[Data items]
________

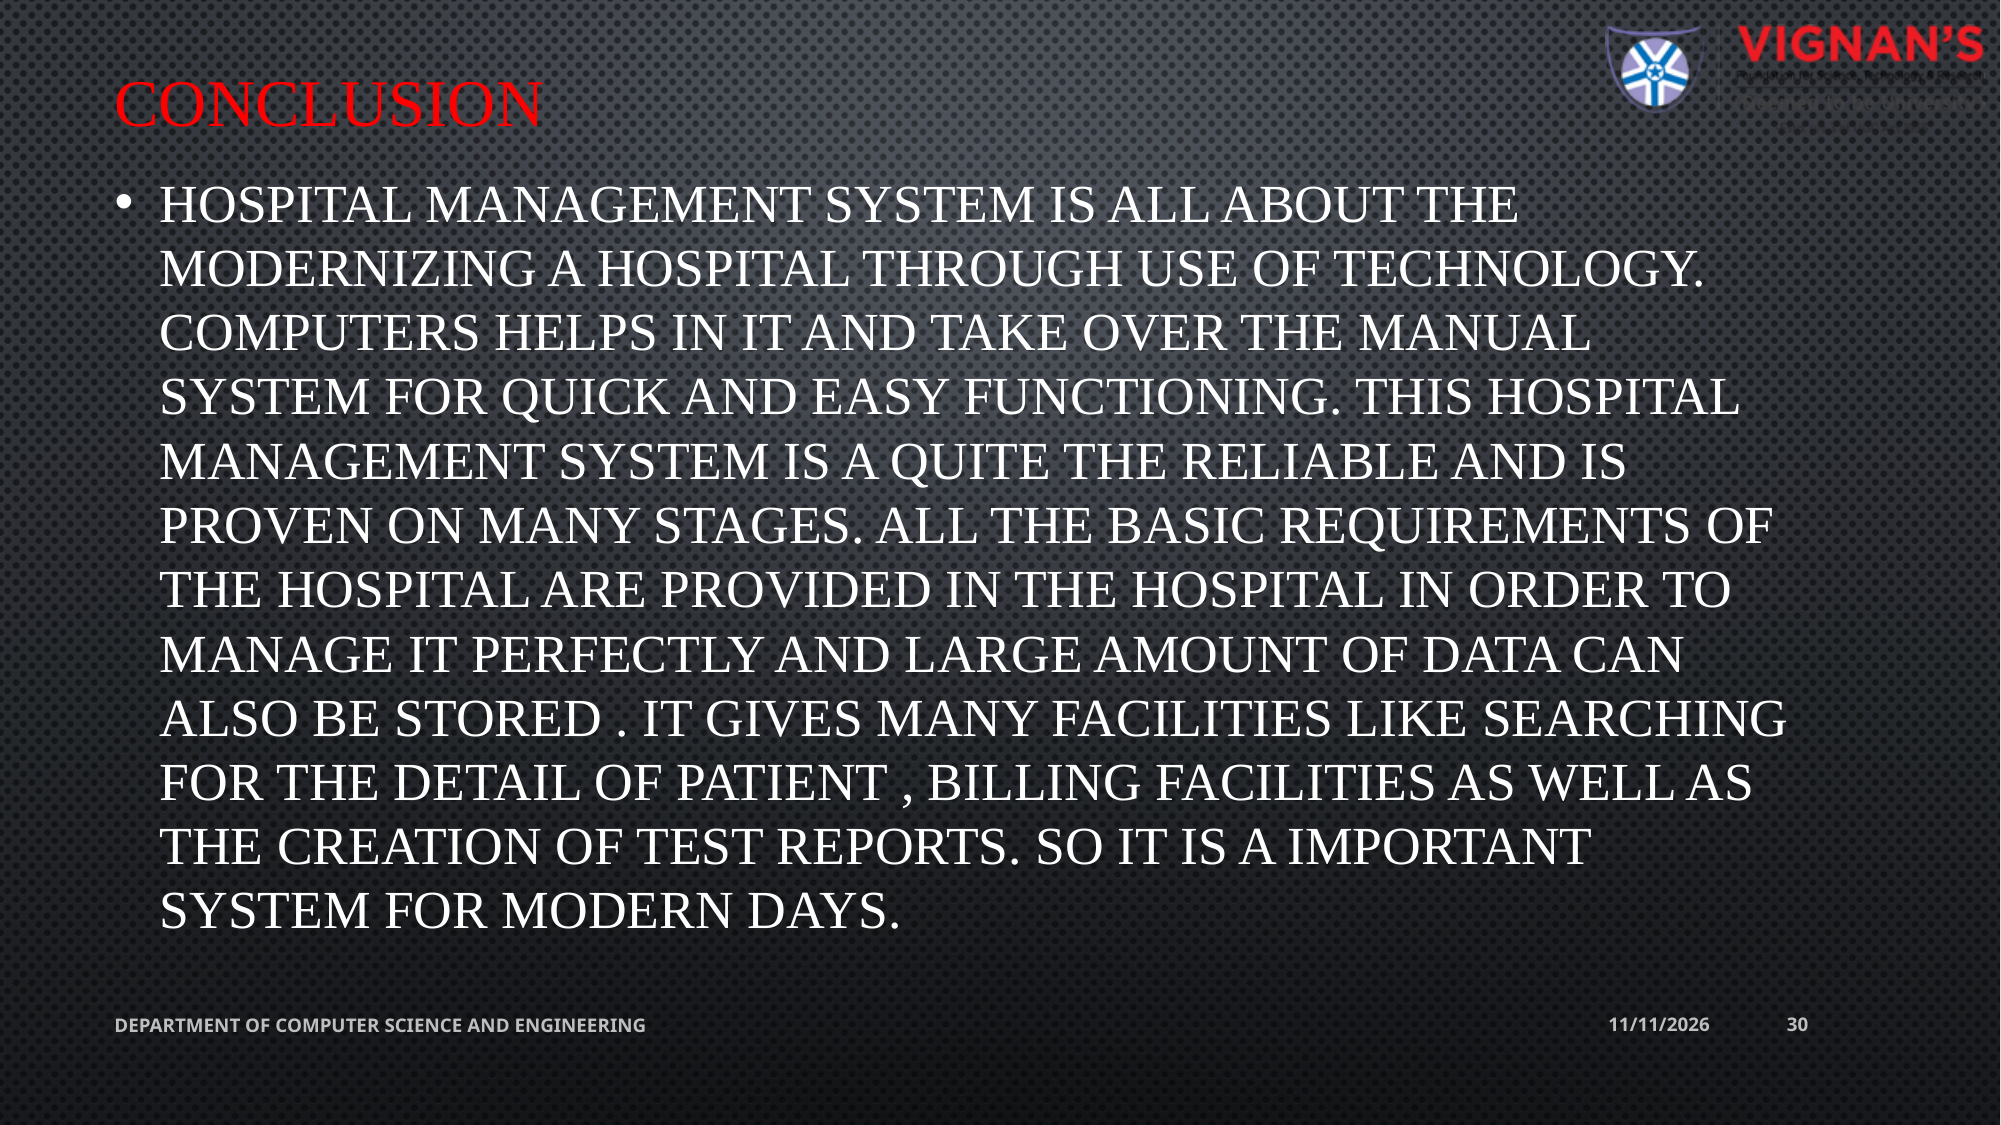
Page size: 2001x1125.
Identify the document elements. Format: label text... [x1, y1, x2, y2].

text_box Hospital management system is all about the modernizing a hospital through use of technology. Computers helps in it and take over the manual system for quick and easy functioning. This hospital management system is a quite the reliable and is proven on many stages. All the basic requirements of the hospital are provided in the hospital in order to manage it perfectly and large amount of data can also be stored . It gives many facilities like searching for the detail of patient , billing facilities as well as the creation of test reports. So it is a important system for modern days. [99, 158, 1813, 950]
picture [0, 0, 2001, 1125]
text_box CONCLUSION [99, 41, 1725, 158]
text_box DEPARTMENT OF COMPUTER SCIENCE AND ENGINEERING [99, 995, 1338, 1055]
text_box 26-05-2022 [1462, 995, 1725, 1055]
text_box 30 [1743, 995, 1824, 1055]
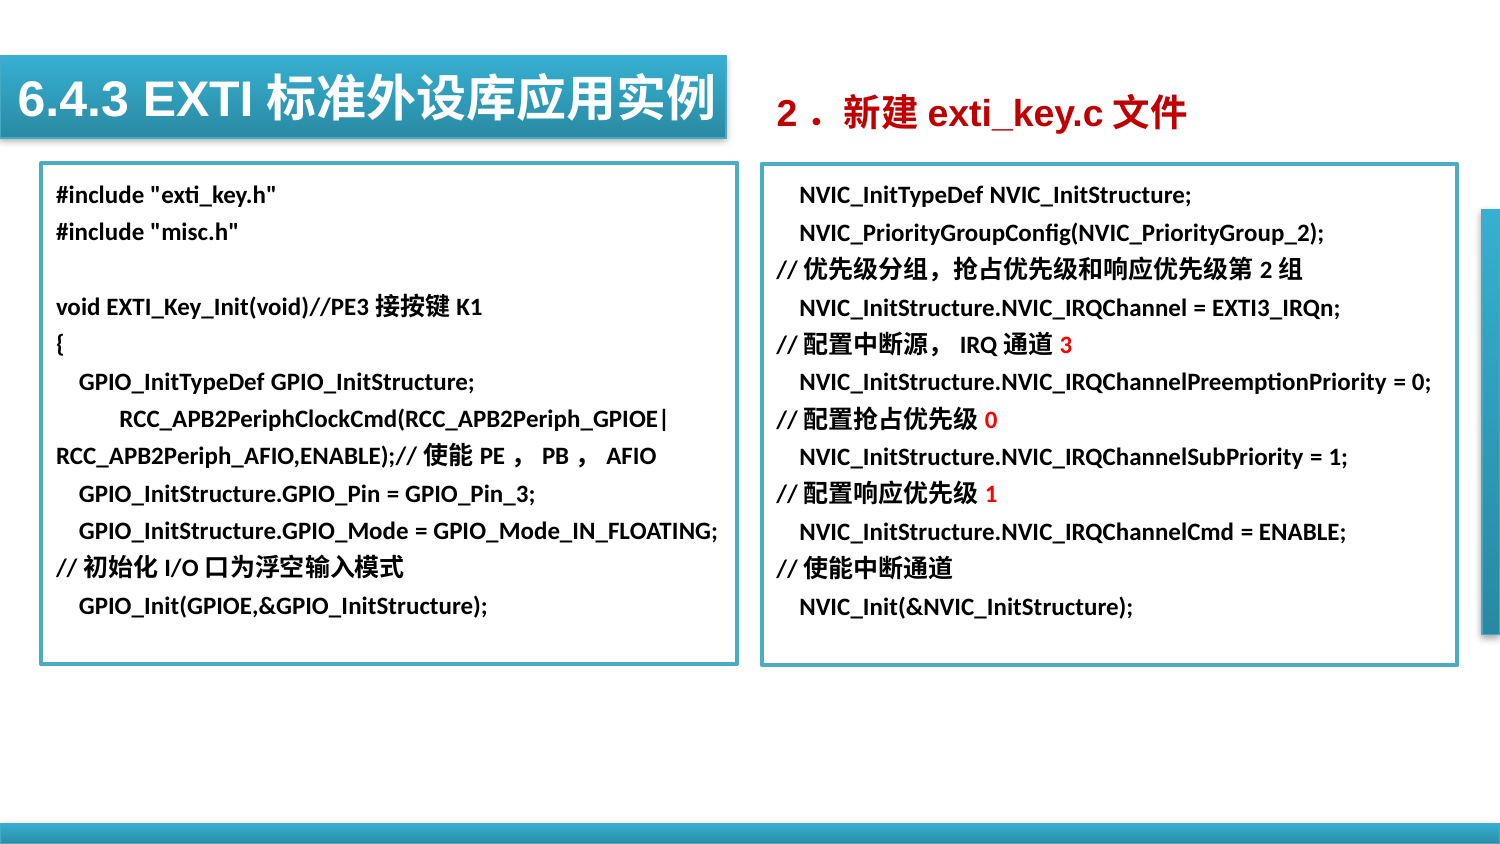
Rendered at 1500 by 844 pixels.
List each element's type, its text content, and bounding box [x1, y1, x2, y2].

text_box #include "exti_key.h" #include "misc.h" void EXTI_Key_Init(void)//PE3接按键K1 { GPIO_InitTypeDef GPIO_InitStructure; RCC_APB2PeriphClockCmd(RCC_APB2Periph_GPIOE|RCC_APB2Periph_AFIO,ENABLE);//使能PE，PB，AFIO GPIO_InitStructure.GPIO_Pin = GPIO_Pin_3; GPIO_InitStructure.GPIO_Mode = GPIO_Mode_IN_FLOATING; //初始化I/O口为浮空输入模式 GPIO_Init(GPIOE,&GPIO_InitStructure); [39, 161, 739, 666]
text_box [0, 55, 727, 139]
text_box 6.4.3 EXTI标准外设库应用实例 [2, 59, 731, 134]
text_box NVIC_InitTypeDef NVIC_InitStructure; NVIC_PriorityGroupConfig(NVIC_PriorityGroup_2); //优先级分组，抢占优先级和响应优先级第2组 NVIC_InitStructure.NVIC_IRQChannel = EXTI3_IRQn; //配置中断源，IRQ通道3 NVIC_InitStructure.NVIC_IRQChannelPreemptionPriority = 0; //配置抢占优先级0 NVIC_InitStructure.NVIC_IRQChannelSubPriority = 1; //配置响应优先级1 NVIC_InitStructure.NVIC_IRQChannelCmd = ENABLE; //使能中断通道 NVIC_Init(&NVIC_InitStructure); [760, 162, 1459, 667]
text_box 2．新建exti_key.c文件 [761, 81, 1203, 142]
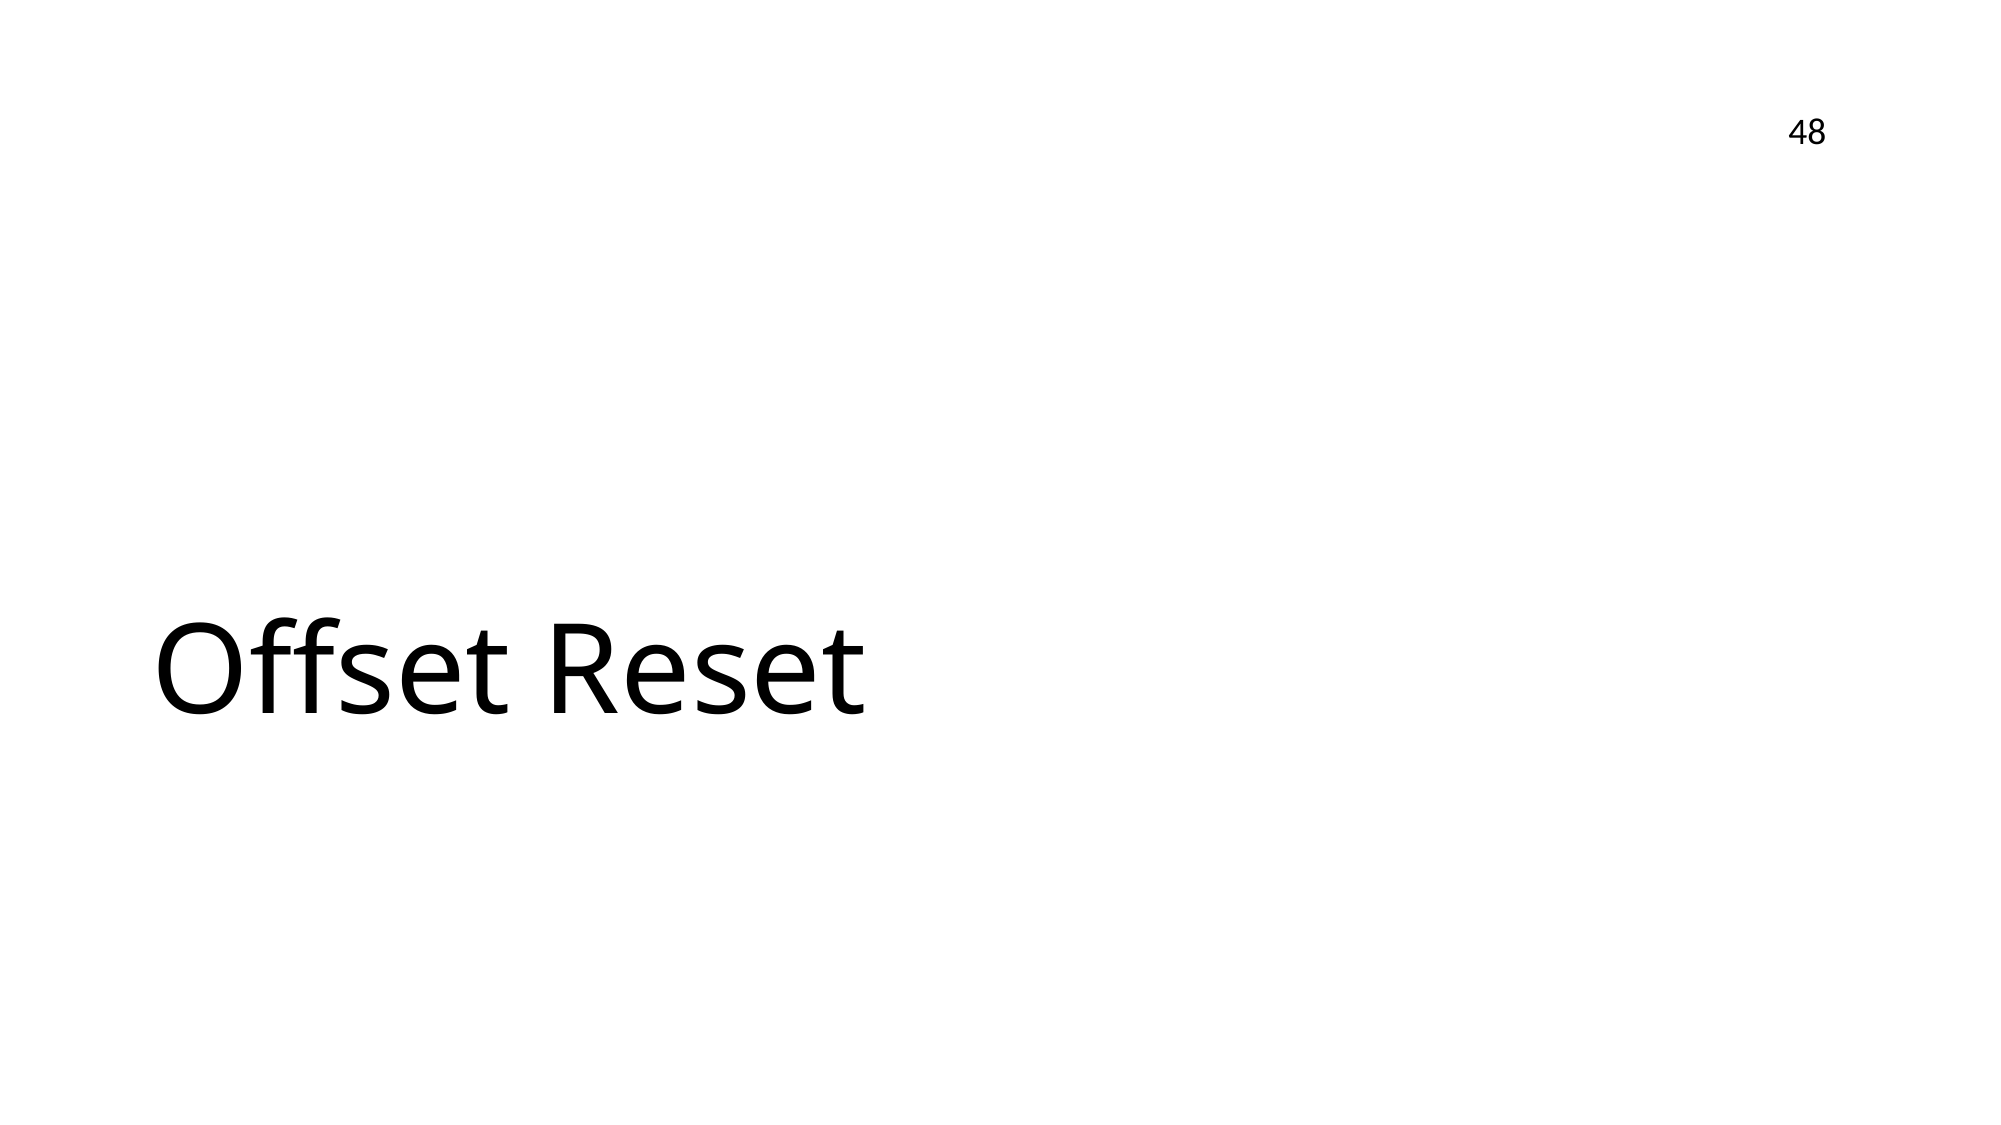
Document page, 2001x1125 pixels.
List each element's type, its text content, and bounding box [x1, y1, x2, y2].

________

*Directions for this task*
Return the entries exactly as given. Do not include pictures.

*Task solution*
Page size: 2001x1125.
Identify the document elements. Format: label text... [x1, y1, x2, y2].

text_box Hospital management system is all about the modernizing a hospital through use of technology. Computers helps in it and take over the manual system for quick and easy functioning. This hospital management system is a quite the reliable and is proven on many stages. All the basic requirements of the hospital are provided in the hospital in order to manage it perfectly and large amount of data can also be stored . It gives many facilities like searching for the detail of patient , billing facilities as well as the creation of test reports. So it is a important system for modern days. [99, 158, 1813, 950]
picture [0, 0, 2001, 1125]
text_box CONCLUSION [99, 41, 1725, 158]
text_box DEPARTMENT OF COMPUTER SCIENCE AND ENGINEERING [99, 995, 1338, 1055]
text_box 26-05-2022 [1462, 995, 1725, 1055]
text_box 30 [1743, 995, 1824, 1055]
Rendered at 1500 by 844 pixels.
List each element's type, its text content, and bounding box [x1, y1, x2, y2].

text_box #include "exti_key.h" #include "misc.h" void EXTI_Key_Init(void)//PE3接按键K1 { GPIO_InitTypeDef GPIO_InitStructure; RCC_APB2PeriphClockCmd(RCC_APB2Periph_GPIOE|RCC_APB2Periph_AFIO,ENABLE);//使能PE，PB，AFIO GPIO_InitStructure.GPIO_Pin = GPIO_Pin_3; GPIO_InitStructure.GPIO_Mode = GPIO_Mode_IN_FLOATING; //初始化I/O口为浮空输入模式 GPIO_Init(GPIOE,&GPIO_InitStructure); [39, 161, 739, 666]
text_box [0, 55, 727, 139]
text_box 6.4.3 EXTI标准外设库应用实例 [2, 59, 731, 134]
text_box NVIC_InitTypeDef NVIC_InitStructure; NVIC_PriorityGroupConfig(NVIC_PriorityGroup_2); //优先级分组，抢占优先级和响应优先级第2组 NVIC_InitStructure.NVIC_IRQChannel = EXTI3_IRQn; //配置中断源，IRQ通道3 NVIC_InitStructure.NVIC_IRQChannelPreemptionPriority = 0; //配置抢占优先级0 NVIC_InitStructure.NVIC_IRQChannelSubPriority = 1; //配置响应优先级1 NVIC_InitStructure.NVIC_IRQChannelCmd = ENABLE; //使能中断通道 NVIC_Init(&NVIC_InitStructure); [760, 162, 1459, 667]
text_box 2．新建exti_key.c文件 [761, 81, 1203, 142]
Document page, 2001x1125 pixels.
List each element's type, its text content, and bounding box [x1, y1, x2, y2].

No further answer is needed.